The invention of the telephone enabled people access to emergency services quicker than ever before. The first emergency number deployed was 999 in London in July 1937. New Zealand was a little slower, launching its 111 service in Masterton and Carterton in 1958. It was subsequently rolled out around the country.
Not knowing who is at the other end of the telephone has been used as a way to build suspense in films since Alfred Hitchock's 1954 film Dial M for Murder. Starring Grace Kelly as a cheating wife, her husband plots her murder by having her answer a call, allowing a murderer to strangle her.
Since then there have been many spine-tingling phone conversations, including the opening of scene Scream and the chilling call made by Hannibal Lecter to Clarice Starling in the final scene of The Silence of the Lambs.
5. Child's Play
Any parent of a toddler quickly learns how they love to have 'pretend' phone calls - even to someone in the room. The first toy phone was the Chatter Telephone, a pull-along toy released by Fisher-Price in 1962. With its smiling face, bright colours and eyes that move up and down when it is pulled along it quickly became a family favourite and is Fisher-Price's best-selling product.
6. Catching Criminals
Working late one night at the Watergate Complex in 1972, security guard Frank Wills noticed tape on a door handle, preventing the door from latching shut. He removed the tape. An hour later he noticed they were taped up again and, suspecting intruders, placed a call through to the police sparking one of the biggest scandals in US political history, leading to the toppling of President Richard Nixon.
Technology has continued to evolve and phones are used to catch criminals by monitoring phone calls, tracking movements with the inbuilt GPS systems, footage taken of crimes or criminals by witnesses.

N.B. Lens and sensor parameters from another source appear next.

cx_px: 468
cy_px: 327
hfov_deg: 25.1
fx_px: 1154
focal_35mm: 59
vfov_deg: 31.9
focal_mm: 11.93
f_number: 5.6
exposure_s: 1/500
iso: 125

Some clueless criminals implicate themselves by filming their misdemeanours, and posting to the internet.
7. The Joke's On You
The anonymity of landlines gave tricksters the opportunity for making prank calls. Perhaps the most famous telephone prankster is Bart Simpson, whose calls to Moe's Tavern were a popular feature of The Simpsons.
From the annoying hang-up call to the more serious hoaxes, prank calls have been in decline since the 1990s with the arrival of caller ID.
8. Blossoming Romance
Stevie Wonder melted hearts around the world with his 1984 release of I Just Called To Say I Love You. The phone is now a regular conduit for loved up couples.
9. Diminishing Privacy
The "Squidgygate" phone recordings of Princess Diana and James Gilbey, followed a couple of weeks later by the "Camillagate" between Prince Charles and Camilla Parker Bowles in 1992 were two of the earliest publicised phone hacks of celebrities.

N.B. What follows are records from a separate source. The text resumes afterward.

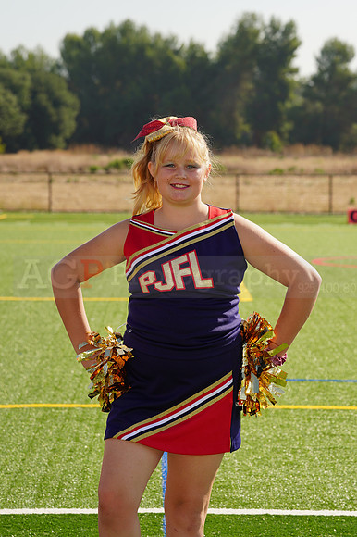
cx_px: 178
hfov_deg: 8.1
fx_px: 2517
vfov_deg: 12.2
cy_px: 268
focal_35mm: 169
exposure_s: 1/160
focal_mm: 169
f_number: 11
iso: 100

Since then it was revealed that many journalists from News of the World and other publications had been hacking phones to gather information for their stories. Public outcry, police investigations and advertiser boycotts saw the closure of the 168-year old paper in 2011.
Government collection of metadata continues to grow, with New Zealand passing the GCSB bill in August last year enabling the gathering of information for information assurance and cyber security, foreign intelligence and assisting other agencies.
10. An Almighty stuff-up
In the 2003 film Bruce Almighty producers bucked Hollywood protocol of using *555 for numbers used in movies and screened a number purporting to belong to "God". Unfortunately for them, it was a real number - and pranksters inundated the innocent victim. The number was changed when it was released on video.